PTSD – MH370 incident

He is an engineer who travels a lot for his work, and was supposed to board the MH370 plane. On that very day he wasn’t feeling well so he cancelled the trip and somehow had very fortunately avoided to be one of the victims of the ill-fated aircraft.

Though he didn’t think that way. He didn’t see himself as “very lucky”. His mind keeps playing what happened if he boarded the plane, where he would be right now, and how his family and friends would feel. Everyone keeps telling him how thankful he should be.

But he had to come to see us few weeks later. Because of what’s playing in his mind, causing him so much anxiety and fear, couldn’t sleep, couldn’t work, and of course, couldn’t travel for work.

He has worked for this company for over 20 years, but now the company isn’t understanding of his situation, and would want him to leave if he couldn’t continue to do his work (including travelling around for the projects).

Quite often we thought PTSD attacks people who actually experienced the incident, it is also possible for people who had not experienced it, but merely observed it happen (like some who got PTSD following the 911 incident), or for some who almost experience it!

Manic Stage

She’s a teacher, first came to us being depressed, presented with a complete negative outlook, lacking drives and interests, having crying episodes, and not being able to teach.

After few months of treatments, she recently called up and requested for a letter written to the ministry of education, to say that she’s recovered. During the phone call, she said she’s still regular with med, but now she has no more crying episodes, and her mood is good generally.
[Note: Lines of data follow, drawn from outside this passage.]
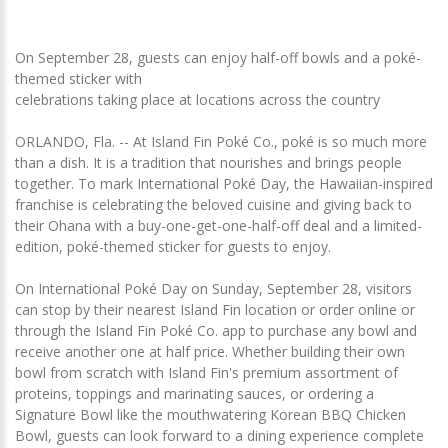
On September 28, guests can enjoy half-off bowls and a poké-
themed sticker with
celebrations taking place at locations across the country
ORLANDO, Fla. -- At Island Fin Poké Co., poké is so much more
than a dish. It is a tradition that nourishes and brings people
together. To mark International Poké Day, the Hawaiian-inspired
franchise is celebrating the beloved cuisine and giving back to
their Ohana with a buy-one-get-one-half-off deal and a limited-
edition, poké-themed sticker for guests to enjoy.
On International Poké Day on Sunday, September 28, visitors
can stop by their nearest Island Fin location or order online or
through the Island Fin Poké Co. app to purchase any bowl and
receive another one at half price. Whether building their own
bowl from scratch with Island Fin's premium assortment of
proteins, toppings and marinating sauces, or ordering a
Signature Bowl like the mouthwatering Korean BBQ Chicken
Bowl, guests can look forward to a dining experience complete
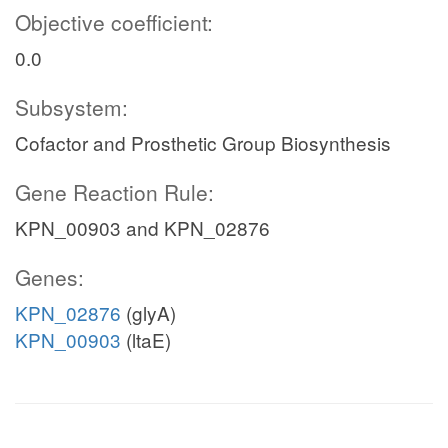
Objective coefficient:
0.0
Subsystem:
Cofactor and Prosthetic Group Biosynthesis
Gene Reaction Rule:
KPN_00903 and KPN_02876
Genes:
KPN_02876
(glyA)
KPN_00903
(ltaE)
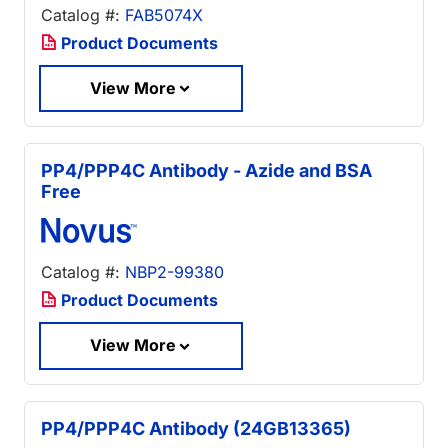
Catalog #:
FAB5074X
Product Documents
View More
PP4/PPP4C Antibody - Azide and BSA
Free
Catalog #:
NBP2-99380
Product Documents
View More
PP4/PPP4C Antibody (24GB13365)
Coincidentally one day when she was in school and called up to check whether the report was ready, the school principal walked past her, and requested to speak to me. The principal asked whether the family has contacted us regarding the patient’s condition (negative). She said although patient is no longer crying and depressed now, she has been doing things completely out of order.
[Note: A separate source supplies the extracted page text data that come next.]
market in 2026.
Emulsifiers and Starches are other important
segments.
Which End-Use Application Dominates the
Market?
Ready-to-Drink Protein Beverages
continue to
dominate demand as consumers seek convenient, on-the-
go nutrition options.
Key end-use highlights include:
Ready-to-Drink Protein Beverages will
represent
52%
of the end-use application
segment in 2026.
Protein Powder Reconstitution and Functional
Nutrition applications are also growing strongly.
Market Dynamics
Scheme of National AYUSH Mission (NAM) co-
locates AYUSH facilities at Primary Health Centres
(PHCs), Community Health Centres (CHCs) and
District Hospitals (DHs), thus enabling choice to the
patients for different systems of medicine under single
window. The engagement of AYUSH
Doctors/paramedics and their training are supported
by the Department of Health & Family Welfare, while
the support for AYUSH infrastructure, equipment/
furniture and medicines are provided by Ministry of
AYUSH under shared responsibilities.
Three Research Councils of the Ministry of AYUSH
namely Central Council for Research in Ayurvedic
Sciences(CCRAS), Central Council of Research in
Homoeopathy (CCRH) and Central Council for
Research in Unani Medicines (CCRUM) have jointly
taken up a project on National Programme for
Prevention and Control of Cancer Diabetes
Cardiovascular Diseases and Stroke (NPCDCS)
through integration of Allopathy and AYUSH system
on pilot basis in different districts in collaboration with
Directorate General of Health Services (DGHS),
The headmistress said patient has organized a basketball competition completely by her own, without the school’s permission but under its name. She also brought a few of her students out for day trip, and only sent them home past midnight. When she meets someone new, she talks a lot, telling a lot of private details about herself. Sometimes she feels tired and will just sleep in the school storeroom. She also refused to go home after the basketball event, stayed at the court and fell asleep there at 3am when she was found by the family. She tries to spend all her time away from home, refusing to go home. She promises to anything and everything others ask her to do, and fail to keep her promises. Others can’t criticize anything about her, she thinks she’s perfect, best of the best, so whoever criticizing her, she becomes very argumentative and defensive, which is why she argued with and shouted at the principals.

The patient displayed some of the very typical symptoms of one who gets into manic phase, especially the part where they feel invincible, perfect, without weakness, and the power to keep going without needing to rest or sleep. One to add is shopping spree, a lot of them turns to spending money when they become manic, feeling like they are always short of something.

A lot of these  during treatment and recovery requires attention from the family or people around them, as the clinician may not always realize that patient has turned manic just within a 20 mins consultation – they may just seem happy, recovered from depression, instead of manic. And indeed, that’s part of some people’s personality. So the family should know where the base line is, and giving feedback to the clinician.